[WHAT NEEDS TO BE DONE]
Update the article's passage that begins with "The House Appropriations" and ends with "themselves the raise.": reproduce it with "in the gutter" changed to "at record lows".

[TEXT SHOWN]
++++++

Rep. Moran Loses Bid To Boost Lawmakers' Pay
WASHINGTON (AP) -- A retiring congressman has lost his quixotic bid to give members of Congress $25 a day to help with their living expenses in Washington.
Democrat Jim Moran of Virginia offered the plan as a replacement for the $2,800 cost-of-living increase that would be denied lawmakers under legislation heading to the House floor later this spring.
The House Appropriations Committee rejected Moran's measure by a voice vote as it debated the congressional budget. It got a few audible "aye" votes from the Democratic side of the committee.
Members of Congress earn $174,000 a year and are supposed to receive annual cost-of-living pay raises.
But with their approval ratings in the gutter, lawmakers have voted for five consecutive years to deny themselves the raise.
Moran -- a 12-term lawmaker who's retiring at year's end -- says Congress is at risk of becoming a bastion for the wealthy and that high rents in Washington, D.C., are a burden for lawmakers of lesser means, especially younger members with children.
"There's a legitimate fear that the House is going to be increasingly populated by two types of members," Moran said. "One will be those who come for only a couple terms before multiplying their salary in the private sector as the result of their service. And the other (would be) those who are sufficiently wealthy for whom our salary is a rounding error of their net worth."
Moran's amendment would provide $25 for every day the House is in session for any lawmaker who asks for it. Moran himself would be ineligible, since his Virginia home is just 10 miles from the Capitol.
Moran said that his office has been deluged with angry phone calls since he stood up for the pay hike last week, "almost all of them using obscene language."
Bipartisan reforms enacted in 1989 gave lawmakers a big pay increase in exchange for dropping the much-criticized practice of accepting money from outside interest groups for speeches.
That legislation also awarded lawmakers annual cost-of-living pay increases, which also meant that lawmakers no longer had to cast politically toxic votes to raise their pay.
Congress accepted the annual cost-of-living hike for some years in the 1990s and for most of the 2000s but has voted to deny itself the raise for five consecutive years.
The increase scheduled for next January was to be 1.6 percent, about $2,800 for each lawmaker. But the legislative branch appropriations bill includes no funding for an increase. Moran said that's likely to become a permanent freeze -- while the cost of maintaining a home in Washington will continue to rise.
"We need a diversity of perspective in the House," Moran said. "Don't we want a 30-something physician or district attorney or city council member or small business owner, somebody who may have a new home mortgage or young children or unpaid student loan debt to realistically be able to consider a congressional House seat?"
Rep. Tom Cole, R-Okla., said Moran has a legitimate point about "long-term institutional issues" and that it's a conversation that lawmakers should have.
Most state legislatures provide per diem payments to their members to cover the cost of lodging in state capitals.

++++++

[DATASET ENTRIES]

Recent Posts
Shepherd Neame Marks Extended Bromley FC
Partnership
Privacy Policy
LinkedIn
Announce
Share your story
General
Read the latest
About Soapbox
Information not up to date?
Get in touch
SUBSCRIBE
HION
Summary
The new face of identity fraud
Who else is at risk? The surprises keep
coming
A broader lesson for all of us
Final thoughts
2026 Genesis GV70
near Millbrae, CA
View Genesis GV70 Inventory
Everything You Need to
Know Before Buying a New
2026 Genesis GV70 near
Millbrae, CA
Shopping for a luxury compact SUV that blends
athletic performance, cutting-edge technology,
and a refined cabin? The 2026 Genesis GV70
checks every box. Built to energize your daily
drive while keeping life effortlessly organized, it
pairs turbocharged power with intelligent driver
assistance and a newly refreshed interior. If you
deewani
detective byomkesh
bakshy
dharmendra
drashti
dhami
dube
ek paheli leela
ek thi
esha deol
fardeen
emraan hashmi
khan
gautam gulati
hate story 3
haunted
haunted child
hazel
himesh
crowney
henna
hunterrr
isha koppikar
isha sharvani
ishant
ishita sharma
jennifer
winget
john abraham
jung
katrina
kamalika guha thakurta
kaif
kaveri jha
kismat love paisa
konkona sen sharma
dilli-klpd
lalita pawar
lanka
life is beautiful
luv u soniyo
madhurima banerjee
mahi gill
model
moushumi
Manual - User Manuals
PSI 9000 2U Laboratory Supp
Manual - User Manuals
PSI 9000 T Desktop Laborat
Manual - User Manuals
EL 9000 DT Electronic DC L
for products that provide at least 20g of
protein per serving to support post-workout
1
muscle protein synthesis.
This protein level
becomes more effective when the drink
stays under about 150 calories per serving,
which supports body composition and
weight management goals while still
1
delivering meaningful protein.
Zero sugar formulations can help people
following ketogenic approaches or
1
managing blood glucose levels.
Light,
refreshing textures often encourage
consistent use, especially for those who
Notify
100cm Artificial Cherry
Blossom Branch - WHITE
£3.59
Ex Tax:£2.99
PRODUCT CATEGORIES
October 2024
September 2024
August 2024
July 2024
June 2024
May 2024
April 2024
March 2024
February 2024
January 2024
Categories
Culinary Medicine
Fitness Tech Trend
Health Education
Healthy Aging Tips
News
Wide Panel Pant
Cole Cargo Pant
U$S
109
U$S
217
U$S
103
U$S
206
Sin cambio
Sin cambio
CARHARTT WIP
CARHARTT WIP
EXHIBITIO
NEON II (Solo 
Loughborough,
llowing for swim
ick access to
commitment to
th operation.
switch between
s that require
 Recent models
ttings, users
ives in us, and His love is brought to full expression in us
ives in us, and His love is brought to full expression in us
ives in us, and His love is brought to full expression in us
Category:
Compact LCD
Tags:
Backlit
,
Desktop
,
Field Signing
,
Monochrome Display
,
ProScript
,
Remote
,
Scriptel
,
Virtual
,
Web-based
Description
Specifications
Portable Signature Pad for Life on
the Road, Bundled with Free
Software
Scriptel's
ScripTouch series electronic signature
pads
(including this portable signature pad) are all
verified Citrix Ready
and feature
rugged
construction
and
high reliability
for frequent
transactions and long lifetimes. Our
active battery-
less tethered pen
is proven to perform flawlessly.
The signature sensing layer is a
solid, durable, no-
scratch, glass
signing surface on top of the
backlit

++++++

[COMPLETED EXERCISE]
The House Appropriations Committee rejected Moran's measure by a voice vote as it debated the congressional budget. It got a few audible "aye" votes from the Democratic side of the committee.
Members of Congress earn $174,000 a year and are supposed to receive annual cost-of-living pay raises.
But with their approval ratings at record lows, lawmakers have voted for five consecutive years to deny themselves the raise.